Another significant change is that AI searches are not solely reliant on backlinks – a contrast to traditional SEO. The new algorithms are sophisticated enough to understand context and authority without a hyperlink. An unlinked mention of your company’s name in an authoritative source is now recognised as a powerful signal of credibility. This means that the core objective of PR to generate positive, third-party storytelling in reputable media is no longer just a brand-building exercise but a direct route to digital discovery.

Even if a user doesn’t click through to your website, having your brand or content featured in an AI-generated summary builds recognition and trust. For businesses today, the goal is to be the definitive source of information and the name that consistently appears in the AI’s curated answers.

Inconsistent data makes you invisible

While positive validation builds trust, inconsistent data erodes it. This highlights the critical responsibility to control your digital narrative and ensure every mention aligns with the brand you aim to build.

AI pulls data from your Google Business Profile, your website, customer reviews, and other online directories.

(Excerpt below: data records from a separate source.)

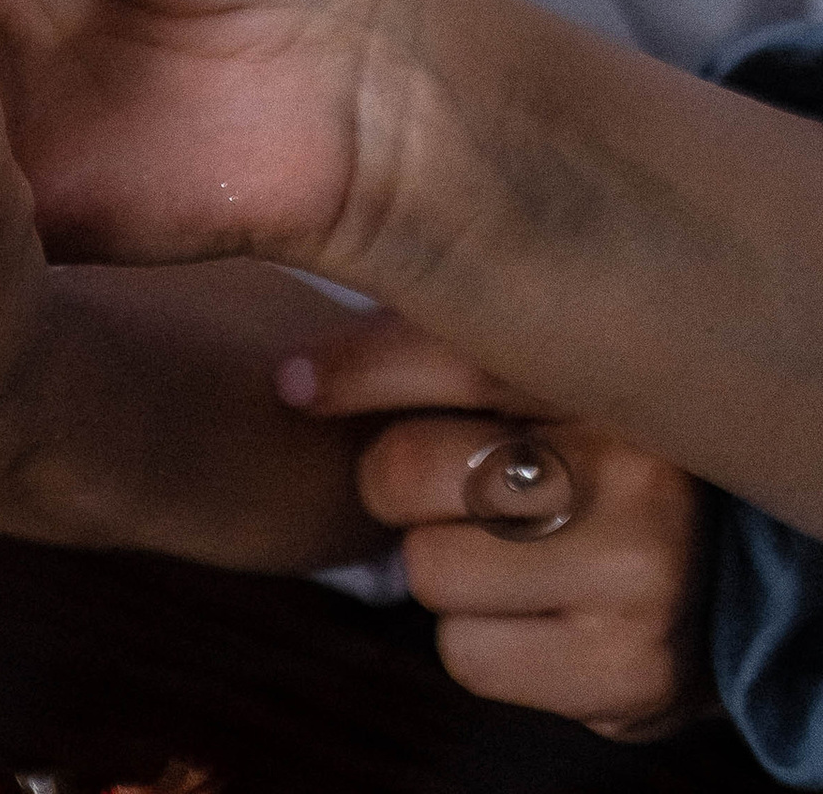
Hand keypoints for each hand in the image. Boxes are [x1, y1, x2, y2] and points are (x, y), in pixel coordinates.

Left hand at [283, 312, 713, 739]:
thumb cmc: (581, 451)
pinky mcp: (631, 673)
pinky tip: (533, 609)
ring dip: (440, 561)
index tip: (294, 383)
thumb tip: (292, 372)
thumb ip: (435, 337)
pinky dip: (477, 637)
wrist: (720, 582)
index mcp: (609, 378)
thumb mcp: (534, 375)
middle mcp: (641, 473)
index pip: (452, 354)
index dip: (352, 368)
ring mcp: (646, 578)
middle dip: (397, 479)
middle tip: (446, 485)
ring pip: (427, 569)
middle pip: (409, 468)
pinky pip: (465, 653)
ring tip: (506, 547)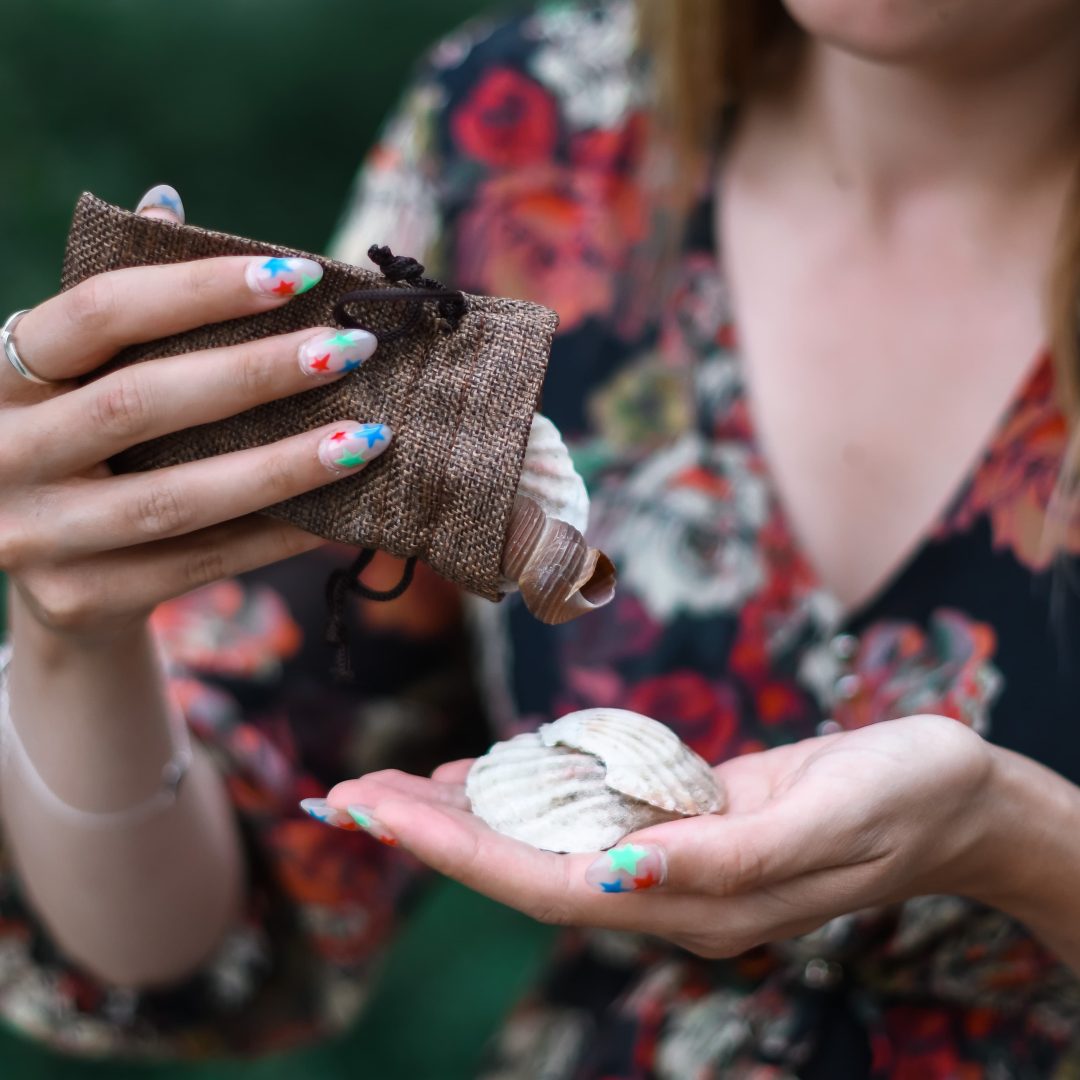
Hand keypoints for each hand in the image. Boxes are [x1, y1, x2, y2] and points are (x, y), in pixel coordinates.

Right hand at [1, 185, 387, 640]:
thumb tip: (167, 203)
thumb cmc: (83, 443)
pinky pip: (197, 565)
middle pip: (139, 404)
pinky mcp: (77, 599)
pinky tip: (338, 518)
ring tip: (367, 440)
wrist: (48, 572)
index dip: (200, 289)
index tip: (302, 277)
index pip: (98, 313)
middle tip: (352, 353)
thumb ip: (121, 305)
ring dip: (281, 468)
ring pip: (175, 500)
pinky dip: (273, 539)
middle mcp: (0, 452)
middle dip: (256, 375)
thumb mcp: (79, 373)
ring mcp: (33, 535)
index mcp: (0, 374)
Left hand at [321, 714, 1000, 957]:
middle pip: (524, 867)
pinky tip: (486, 774)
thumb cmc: (901, 799)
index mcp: (693, 900)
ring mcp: (672, 857)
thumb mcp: (826, 820)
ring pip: (545, 841)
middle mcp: (667, 889)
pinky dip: (527, 793)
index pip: (544, 882)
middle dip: (430, 835)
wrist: (954, 796)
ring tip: (389, 788)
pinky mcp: (685, 819)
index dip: (454, 851)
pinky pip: (586, 812)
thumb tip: (617, 873)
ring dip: (464, 816)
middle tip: (345, 796)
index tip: (376, 815)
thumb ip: (722, 858)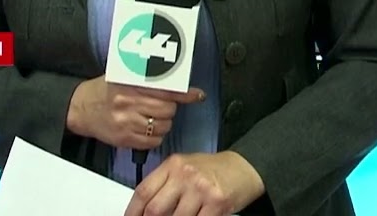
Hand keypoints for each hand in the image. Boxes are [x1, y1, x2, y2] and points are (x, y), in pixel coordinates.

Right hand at [66, 76, 204, 150]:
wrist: (80, 108)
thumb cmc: (104, 90)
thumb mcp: (123, 77)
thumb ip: (147, 80)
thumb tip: (176, 83)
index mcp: (130, 85)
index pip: (165, 89)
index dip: (184, 94)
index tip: (198, 95)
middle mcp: (128, 103)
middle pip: (167, 110)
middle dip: (169, 109)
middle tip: (160, 106)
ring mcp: (126, 123)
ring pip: (162, 127)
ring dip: (162, 123)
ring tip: (150, 118)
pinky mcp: (124, 139)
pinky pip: (152, 142)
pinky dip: (154, 137)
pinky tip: (145, 129)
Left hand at [124, 152, 265, 215]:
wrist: (244, 167)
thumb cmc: (212, 170)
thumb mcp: (184, 168)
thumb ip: (164, 185)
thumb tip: (143, 210)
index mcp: (172, 165)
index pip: (143, 192)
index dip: (132, 213)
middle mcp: (185, 175)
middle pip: (155, 210)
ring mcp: (201, 188)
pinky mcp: (216, 202)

When it encounters misalignment, such as a different closing time across websites, an old address on a forgotten directory, a conflicting service description, it loses confidence in your data. Faced with uncertainty, the AI search engine is more likely to completely exclude your business from its answer than to risk providing incorrect information.

Put simply, an outdated or incorrect listing can make you functionally invisible – because your online listings are now dynamic data sources that directly feed the discovery engines. Ensuring your business is understood and trusted by AI requires a proactive approach to managing your entire digital footprint:

  1. First, conduct a thorough audit. Identify every platform where your business information exists, from major platforms like Google and Meta to industry-specific directories and data aggregators.
  2. Second, establish a single source of truth. Define the correct version of all your core business information: legal name, address, phone number, website, hours of operation, services offered, and company description.
  3. Finally, enforce consistency and build credibility. Systematically update every single one of your online listings to match your single source of truth.

Simultaneously, invest in a proactive communications strategy designed to generate the high-quality, third-party earned media coverage that AI interprets as a definitive signal of trust.